On the next day President Hindenburg was persuaded by Hitler to sign a decree which severely restricted civil liberties including giving the government the right to ban certain publications. Hitler announced that the fire was the beginning of an attempted Communist takeover and there followed mass arrests of leading Communists across Germany. In the elections held a week after the fire in a frenzied anti-Communist atmosphere, the Nazis achieved an effective majority in the Reichstag for the first time.

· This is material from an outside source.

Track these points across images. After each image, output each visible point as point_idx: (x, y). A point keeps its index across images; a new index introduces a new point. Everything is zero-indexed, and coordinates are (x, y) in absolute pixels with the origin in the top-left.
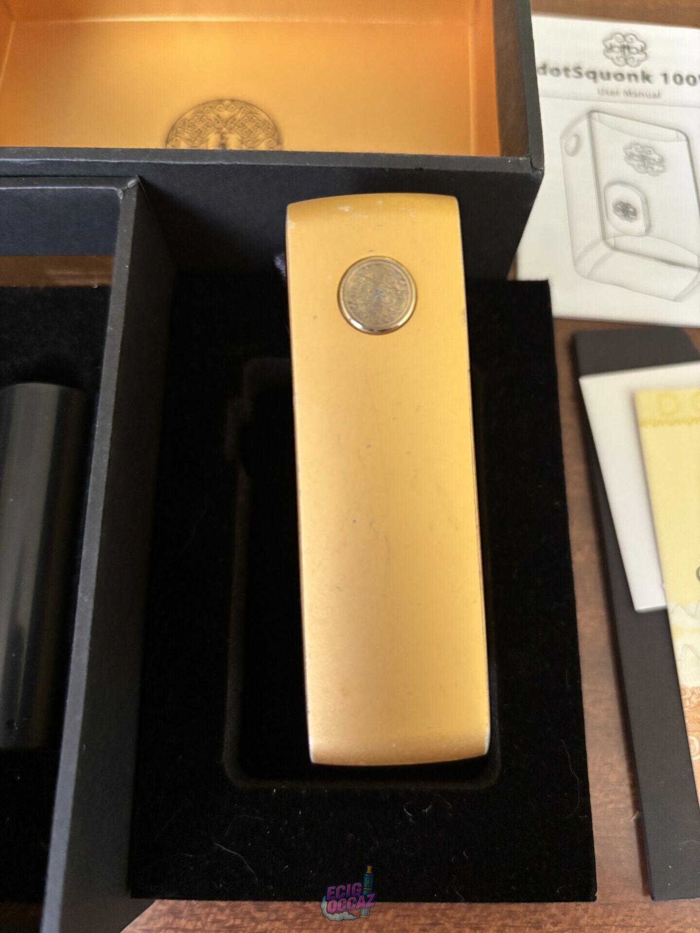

The building itself was unusable after the fire. The newly elected Reichstag met not far away in the Krolloper (The Kroll Opera House) which became the substitute home of the German Parliament until the end of the Third Reich. The deputies meeting there quickly passed the Enabling Act which handed virtually unlimited power to Hitler. The Reichstag, thereafter, was merely a puppet legislature with no real power which met periodically into the war years until April 1942.
The Kroll Opera House, which had been built in 1844, was severely damaged in an Allied bombing raid on 22 November 1943, further damaged during the Red Army’s assault on the Reichstag in April 1945 and finally demolished in 1956. Today the area is grassed.
The Reichstag building, which had been built in 1894, lay in ruins at the end of the Second World War. Soviet troops famously planted the red flag on its roof to symbolise the capture of Berlin but the building had not by then been used for over a decade and was not to be used meaningfully again for a further four decades.
The building fell in the Western half of Berlin but was very close to the Wall. In the 1960s there was a partial renovation and it was occasionally used for one-off events. The two Germanys, however, each had their own parliaments – East Germany’s meeting in East Berlin and West Germany’s in Bonn.
German reunification was declared by Chancellor Helmut Kohl on 3 November 1990 in the Reichstag building but there was a long debate about whether to make Berlin once again the capital of the reunited country. The vote to do so in June 1991 was won by just eighteen votes – 338 to 320. The building was redesigned by the British architect Sir Norman Foster and the Bundestag met in the Reichstag for the first time in 1999. The glass cupola which is the best-known feature of the new design is one of the most visited tourist attractions in Germany.
SUMMARY
I draw three main conclusions about the legacy of this group of Nazi locations – locations associated with terror and the enforcement of Nazi rule in Germany particularly in the years from 1933 to 1939.
Pragmatism is again a primarily important factor. With the benefit of hindsight, the decision to use the very barracks at Dachau where prisoners had been incarcerated, tortured, and, in many cases, allowed to die, to house refugees and the homeless after the war seems cruel. Given the deprivations of post-war Germany with much of the country lying in ruins, however, it probably made sense. The reuse of the NS-Ordensburgen complexes for military training and the Air Ministry as post-war government buildings was also based on pragmatic reasons although easier because the buildings were not associated with terror.
Secondly, the story of how Dachau was first turned into a memorial site in the 1960s demonstrates the driving role played by survivors and families of victims of Nazi terror in establishing the idea of memorialising such sites. It was only later that the political establishment provided its supportive backing.
Thirdly, although the permanent exhibition ‘Topography of Terror’ was only opened on the site of the Gestapo Headquarters in 2010, the temporary exhibition established there in 1987 was one of the first to be established at so-called ‘perpetrator sites’. This perhaps reflects the special need felt in the German capital to acknowledge the shame of the Nazi period.